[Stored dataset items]
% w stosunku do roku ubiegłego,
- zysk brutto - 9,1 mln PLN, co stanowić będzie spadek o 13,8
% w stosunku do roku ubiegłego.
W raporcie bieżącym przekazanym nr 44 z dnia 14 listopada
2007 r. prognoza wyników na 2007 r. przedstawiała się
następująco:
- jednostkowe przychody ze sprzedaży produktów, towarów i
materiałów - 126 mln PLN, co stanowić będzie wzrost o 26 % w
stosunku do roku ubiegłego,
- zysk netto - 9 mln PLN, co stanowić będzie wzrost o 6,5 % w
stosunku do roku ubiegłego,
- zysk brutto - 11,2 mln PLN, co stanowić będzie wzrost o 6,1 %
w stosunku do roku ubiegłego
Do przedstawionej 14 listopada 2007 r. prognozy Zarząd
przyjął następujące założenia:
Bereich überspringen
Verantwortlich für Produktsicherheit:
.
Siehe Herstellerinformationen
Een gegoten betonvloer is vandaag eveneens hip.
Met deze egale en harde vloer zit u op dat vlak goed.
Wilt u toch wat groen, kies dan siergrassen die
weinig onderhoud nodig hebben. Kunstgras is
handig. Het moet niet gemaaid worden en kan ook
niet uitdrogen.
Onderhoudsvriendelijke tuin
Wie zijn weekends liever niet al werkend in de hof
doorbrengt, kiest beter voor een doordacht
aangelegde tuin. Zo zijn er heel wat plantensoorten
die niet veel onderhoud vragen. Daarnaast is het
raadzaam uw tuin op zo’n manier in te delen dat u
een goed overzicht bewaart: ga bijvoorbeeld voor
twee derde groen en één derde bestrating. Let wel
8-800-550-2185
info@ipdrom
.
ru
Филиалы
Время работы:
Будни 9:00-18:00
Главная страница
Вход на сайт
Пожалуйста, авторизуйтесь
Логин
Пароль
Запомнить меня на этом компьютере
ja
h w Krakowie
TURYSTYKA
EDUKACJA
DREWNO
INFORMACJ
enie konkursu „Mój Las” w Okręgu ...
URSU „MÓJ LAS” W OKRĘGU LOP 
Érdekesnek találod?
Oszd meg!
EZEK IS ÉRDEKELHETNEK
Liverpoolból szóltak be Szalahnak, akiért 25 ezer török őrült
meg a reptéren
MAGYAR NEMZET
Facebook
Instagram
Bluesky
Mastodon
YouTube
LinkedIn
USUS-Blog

TO DO: Put every line from all the records above into a numbered list, leaving out any blank lines.

EXERCISE OUTPUT:
1. % w stosunku do roku ubiegłego,
2. - zysk brutto - 9,1 mln PLN, co stanowić będzie spadek o 13,8
3. % w stosunku do roku ubiegłego.
4. W raporcie bieżącym przekazanym nr 44 z dnia 14 listopada
5. 2007 r. prognoza wyników na 2007 r. przedstawiała się
6. następująco:
7. - jednostkowe przychody ze sprzedaży produktów, towarów i
8. materiałów - 126 mln PLN, co stanowić będzie wzrost o 26 % w
9. stosunku do roku ubiegłego,
10. - zysk netto - 9 mln PLN, co stanowić będzie wzrost o 6,5 % w
11. stosunku do roku ubiegłego,
12. - zysk brutto - 11,2 mln PLN, co stanowić będzie wzrost o 6,1 %
13. w stosunku do roku ubiegłego
14. Do przedstawionej 14 listopada 2007 r. prognozy Zarząd
15. przyjął następujące założenia:
16. Bereich überspringen
17. Verantwortlich für Produktsicherheit:
18. .
19. Siehe Herstellerinformationen
20. Een gegoten betonvloer is vandaag eveneens hip.
21. Met deze egale en harde vloer zit u op dat vlak goed.
22. Wilt u toch wat groen, kies dan siergrassen die
23. weinig onderhoud nodig hebben. Kunstgras is
24. handig. Het moet niet gemaaid worden en kan ook
25. niet uitdrogen.
26. Onderhoudsvriendelijke tuin
27. Wie zijn weekends liever niet al werkend in de hof
28. doorbrengt, kiest beter voor een doordacht
29. aangelegde tuin. Zo zijn er heel wat plantensoorten
30. die niet veel onderhoud vragen. Daarnaast is het
31. raadzaam uw tuin op zo’n manier in te delen dat u
32. een goed overzicht bewaart: ga bijvoorbeeld voor
33. twee derde groen en één derde bestrating. Let wel
34. 8-800-550-2185
35. info@ipdrom
36. .
37. ru
38. Филиалы
39. Время работы:
40. Будни 9:00-18:00
41. Главная страница
42. Вход на сайт
43. Пожалуйста, авторизуйтесь
44. Логин
45. Пароль
46. Запомнить меня на этом компьютере
47. ja
48. h w Krakowie
49. TURYSTYKA
50. EDUKACJA
51. DREWNO
52. INFORMACJ
53. enie konkursu „Mój Las” w Okręgu ...
54. URSU „MÓJ LAS” W OKRĘGU LOP 
55. Érdekesnek találod?
56. Oszd meg!
57. EZEK IS ÉRDEKELHETNEK
58. Liverpoolból szóltak be Szalahnak, akiért 25 ezer török őrült
59. meg a reptéren
60. MAGYAR NEMZET
61. Facebook
62. Instagram
63. Bluesky
64. Mastodon
65. YouTube
66. LinkedIn
67. USUS-Blog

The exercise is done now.